New rules for debt letters
The letters borrowers receive from their lenders when they are seriously behind on repayments will be easier to understand and less intimidating as a result of new rules proposed by the Treasury last week.
The aim is to reduce stress and anxiety that borrowers may experience if they are unable to keep up with repayments and have concerns that they will face legal action.
Unbelievably, default notices designed to give people who are falling behind on their debts fair warning before lenders take further action, have not been updated in nearly 40 years.
Research from the Money and Mental Health Policy Institute and debt charities has shown that large amounts of capitalised text and legal terms can make the information contained in the letter hard to understand, which has the unintended consequence of confusing and distressing people. This has a negative impact on people’s mental health as well as their ability to effectively manage their debt.
To counter this apparently contradictory result changes are afoot.
As part of the government’s effort to support people in problem debt, it will legislate to change the language and presentation of information in debt letters. The new rules will make debt letters less threatening by restricting the amount of information that must be made prominent and requiring lenders to use bold or underlined text rather than capital letters. Lenders will also now be able to replace legal terms with more widely understood words and letters will clearly signpost people to the best sources of free debt advice.

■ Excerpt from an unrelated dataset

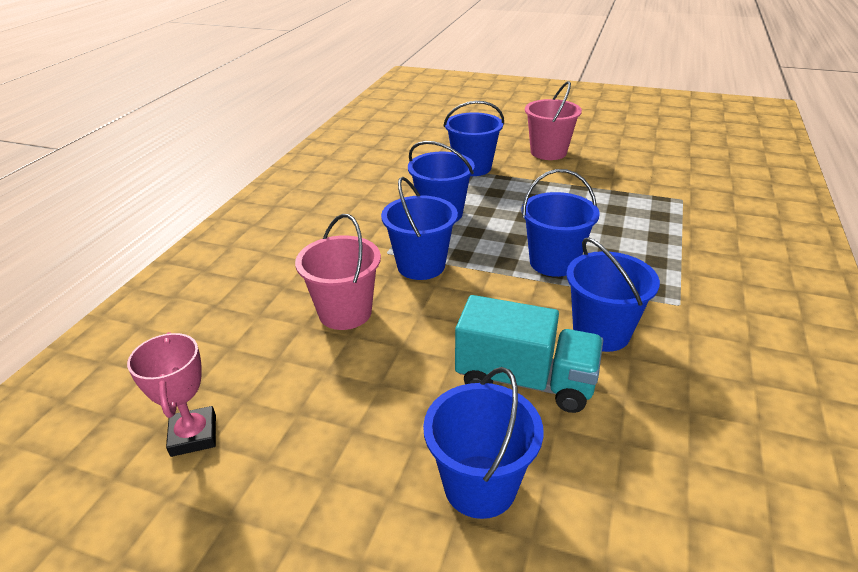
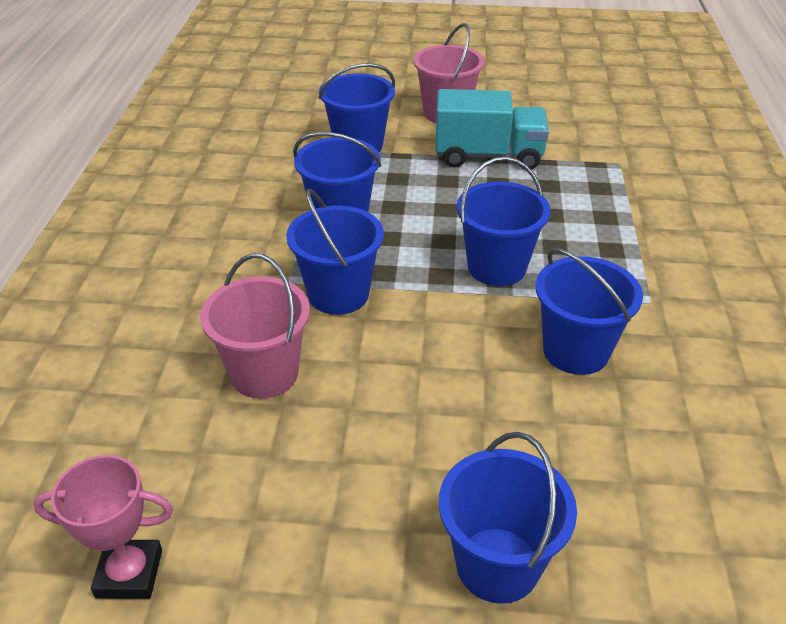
camera: 15 degrees left, 5 degrees up
pink trophy [127,332,216,457] -> pink trophy turned 60 degrees counterclockwise [34,455,173,599]
turquoise truck [455,295,603,413] -> turquoise truck moved to [435,89,549,169]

These new rules are the latest in a wide package of support put in place to help people struggling with their finances, especially through coronavirus. This includes £38 million of extra funding to debt advice providers this year and working with lenders and financial regulators to give people access to payment holidays on their mortgages and a range of consumer credit including credit cards, personal loans, motor finance and payday loans.
The government has also given the Financial Conduct Authority strong powers to protect consumers who borrow money, including cracking down on payday lenders, capping the cost of rent-to-own, and acting on overdraft fees.
The new rules will be delivered through secondary legislation and are expected to come into force in December 2020. All lenders will then be required to make the changes within six months.